My friend, Cheryl, invited me to hang with some friends I hadn’t seen in a while when we ran into each other outside our kids’ school at the end of last winter.
When I politely declined, she asked me what was up…if everything was o.k.
Everything wasn’t o.k. It was the middle of a New York winter, the holidays had been stressful, the side of political conversations at every meal had given me chronic indigestion, friends didn’t seem to understand me anymore, and, in my business, I had to make some tough decisions I wasn’t expecting to have to make so soon.
When I said I wasn’t feeling it. She smiled and shook her head, “You’re cleaning house aren’t you?”
I didn’t know what to say. Ironically enough, Cheryl and I were born in the same place, grew up in adjacent neighborhoods, and ended up here, on City Island, with a population of less than 5,000. What are the odds?
Maybe we get each other so well because we come from the same place or because we can crack each other up with jokes about what it means–or doesn’t mean–to be cosmopolitan or street smart. She knows how hard it is to cut loose from the people and places that no longer serve, to come out of the proverbial closet, and to “clean house” to stay true to your instinct for growth, to do what’s best for you, to stop letting other people–no matter how much you love them–hurt you, play you small, or drag you down when it’s so clear, now more than ever, you need to lift each other up.
She understood exactly what I was going through.
“You know what you are?” She asked me after a moment’s pause. You’re a Spiritual Gangster.”
By now, I know that these two words are pretty popular out on the West Coast. Spiritual Gangster is the registered trademark of a “yoga inspired” clothing brand too; they made the tank I’m wearing in the featured photo for this post. I’m not an affiliate partner, I’m simply spreading the love.
At the moment, it seems to me the best stardust is free.
Their t-shirts made my day, Cheryl’s too, when I bought us both one– takes one to know one and all that jazz–from a boutique I was browsing in Larchmont last spring.
I hadn’t ever heard those two words strung together until the day they came tumbling out of Cheryl’s mouth. When she spoke, I got that chill that runs up the back of my spine when I’m writing with a client who speaks the truth their audience needs to hear.
“I see you. I get it,” she said. “You gotta do what you gotta do. I got you.”
Once a mussel-shucking village, City Island is an anomaly. A weird little town that’s part city, part New England seaside. Nowhere else in the world are people categorized as Clam Diggers or Mussel Suckers depending on whether they were born here or live here. It isn’t unusual to see a waterfront next to a bungalow, a bodega next to an art gallery or a boarded up storefront next to the theater group’s impressive window display.

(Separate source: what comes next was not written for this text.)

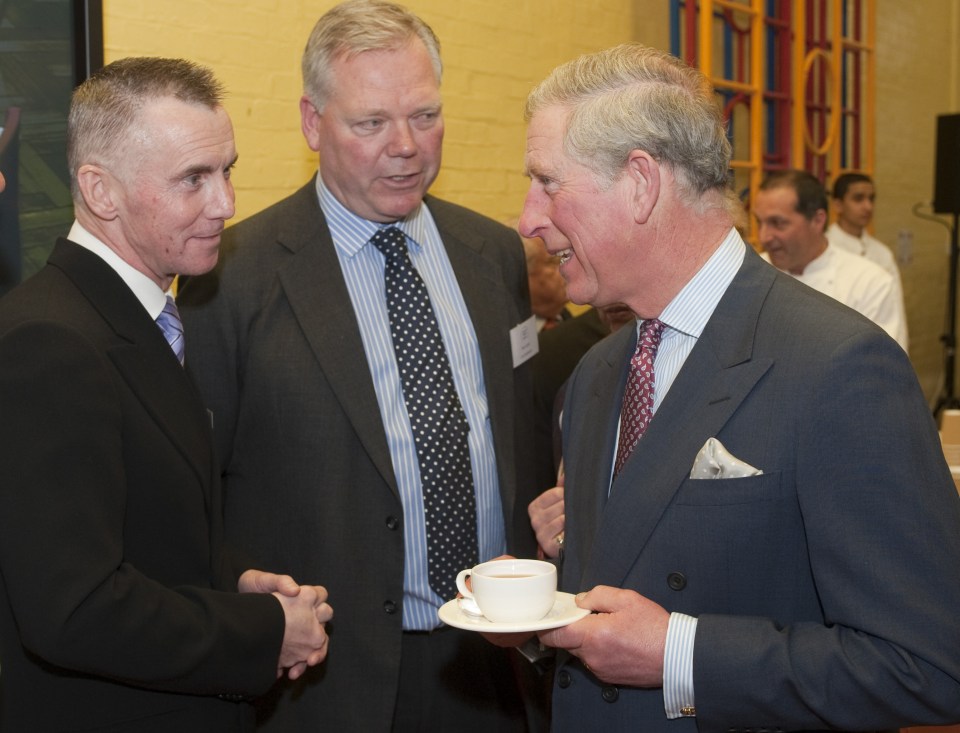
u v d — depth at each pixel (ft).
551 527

Like the name suggests, City Island is about mixing up two things that wouldn’t ordinarily go together. City Island, Spiritual Gangster, something about them rings true: both names have range, do away with dichotomizing, create their own meaning, give way to interpretation and self expression. Ever since Cheryl and I met on the sidewalk that day, I’ve been thinking about what it means to me to be a Spiritual Gangster. I broke the term in two. I started with Gangster, worked my way up.
By the time I was five years old, I knew the difference between a Wise Guy and a Wannabe. It was a game my father taught me to play on our walks home from the neighborhood bar he sometimes took me to on Sunday afternoons. It required me to keep my eyes and ears open (while I chalked pool cues and drank Shirley Temples), to keep relatively quiet in the moment and share my observations with him later.

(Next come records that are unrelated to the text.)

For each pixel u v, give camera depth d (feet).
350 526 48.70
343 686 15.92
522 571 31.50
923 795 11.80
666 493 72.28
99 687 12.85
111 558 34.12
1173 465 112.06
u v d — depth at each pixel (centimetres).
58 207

To be clear, my father didn’t want me mixing it up with either type.
Wise Guys had expensive clothes, nice cars, and tons of charisma but at the end of the day, their success (if you call it that) was achieved on the backs of other people. They left a lot of carnage in their wake. And Wannabees? Well, they had nothing they could call their own, no moral compass, no backbone or stability. Destined to ride the coattails of their cronies indefinitely, doing most of the dirty work, with little to show for it. If they lived, and that was a big if, they were going nowhere.
“Better to find your own way,” my father always said.

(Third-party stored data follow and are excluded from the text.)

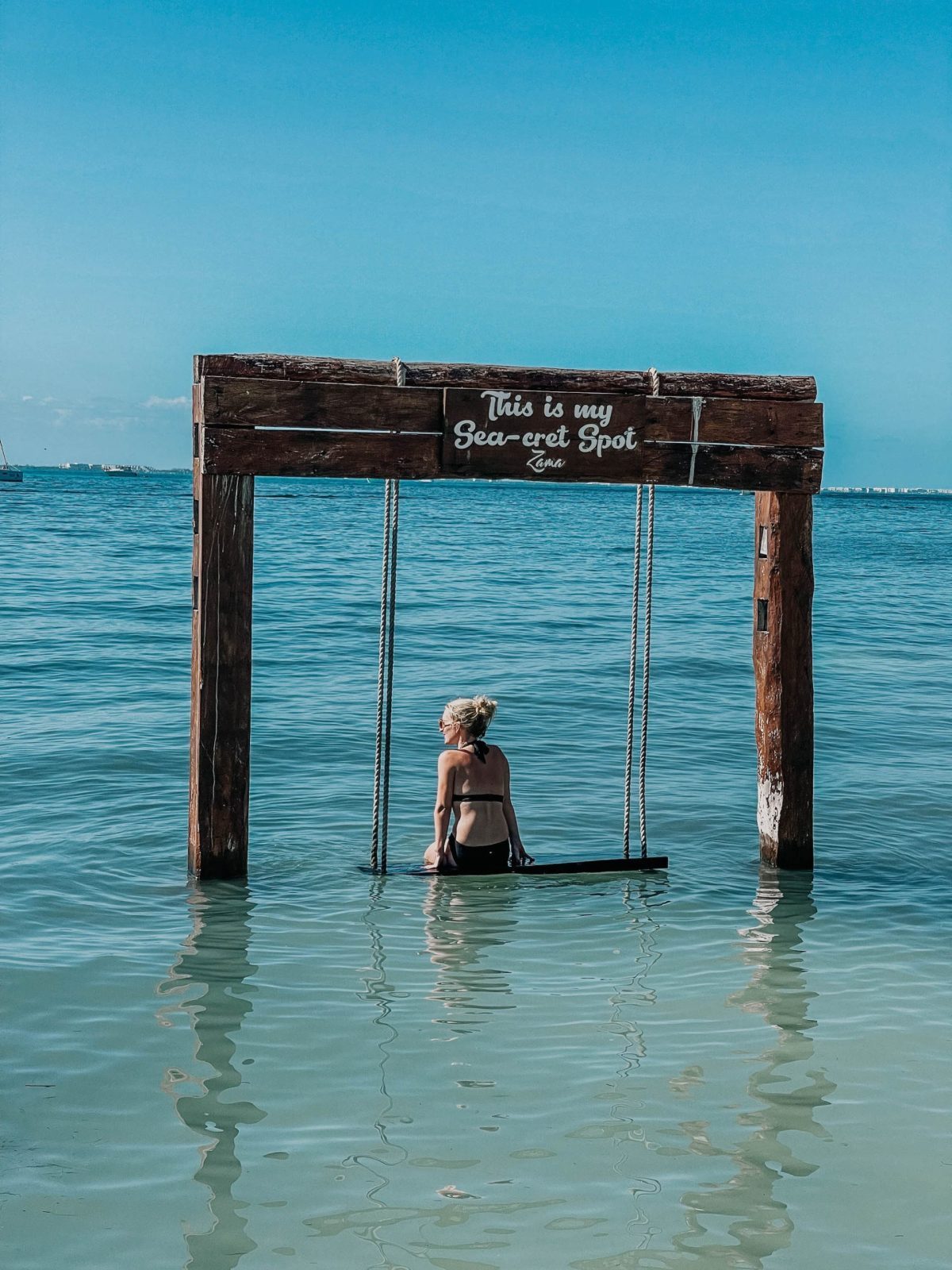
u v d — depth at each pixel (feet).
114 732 39.40
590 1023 18.51
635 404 25.96
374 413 24.99
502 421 25.44
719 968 20.99
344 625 68.39
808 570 26.99
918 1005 19.42
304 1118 15.42
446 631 66.69
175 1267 12.35
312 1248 12.69
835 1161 14.51
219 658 25.04
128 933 22.26
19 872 25.70
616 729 42.19
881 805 32.96
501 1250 12.69
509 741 40.09
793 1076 16.72
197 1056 17.13
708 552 138.51
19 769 34.42
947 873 27.22
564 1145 14.82
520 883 25.88
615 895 25.18
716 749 39.58
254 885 25.23
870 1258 12.62
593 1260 12.51
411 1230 13.01
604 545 147.13
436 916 23.58
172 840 28.32
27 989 19.47
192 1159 14.40
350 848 28.12
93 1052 17.24
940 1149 14.80
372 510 243.19
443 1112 15.61
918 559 145.59
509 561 118.11
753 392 26.40
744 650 61.46
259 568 102.99
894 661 60.59
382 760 36.58
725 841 29.55
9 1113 15.43
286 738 39.19
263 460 24.58
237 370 24.39
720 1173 14.21
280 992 19.57
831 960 21.49
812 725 27.27
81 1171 14.11
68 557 108.99
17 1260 12.44
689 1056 17.33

Growing up, I never quite understood the mass appeal of movies like Goodfellas or The Godfather where these nuances got teased out with such intensity I often had to excuse myself during the more disturbing parts. Like everyone else in my family, I loved these movies but, unlike the others, I loved them with a tangled mix of pride and shame. “She’s too sensitive,” I’d hear them whisper on my way out of the room.
And, as I got older, there was an intellectual component too; like lots of Italians, I took issue with the prevalence of the gangster archetype as a way of illustrating loyalty and passion. Writ large on the big screen, such portrayals are barbaric and uncivilized. What about all of the Italian artists and scientists? Why keep glamorizing violence?
“Why can’t you just enjoy the movie?” My father would ask. “They’re some of the greatest movies ever made and you have to go overthinking them. What about the Italian actors, aren’t they artists?”
Yes, of course, the actors are artists. And, true, I have a tendency to overthink, especially when I begin to judge my feelings, believe they’re too much, stuff them down or, worst of all, ignore them.
What did people who weren’t Italian get from these stories? I wondered. Why weren’t the people in my family as disturbed as I was by the brutal killings?
“It’s just a movie,” my father would say and I couldn’t quite wrap my head around the notion that the dynamics I was seeing play out before me on the screen weren’t real. How could they be so riveting, have such mass appeal, if they weren’t true?
If we didn’t see a part of ourselves in the actors and actresses why did we continue to watch?
Had my father encouraged me to see the mafia plot as a metaphor, maybe I’d have understood. Mind you, I never expected this of him; literature has never been, and likely never will be, his thing.
On the page, the closest equivalent is taking Faulkner’s dictum to “kill your darlings” seriously. In the garden, it means snapping off the heads of waning flowers, cutting the weakest rose stems, snapping off the smallest basil leaves to prevent seeding too soon, hacking off the yellowed arms of the tomato to strengthen the rest of the plant. In your diet, it may mean saying no to wheat, sugar, alcohol, and excess, even when you “love” the comfort they bring you.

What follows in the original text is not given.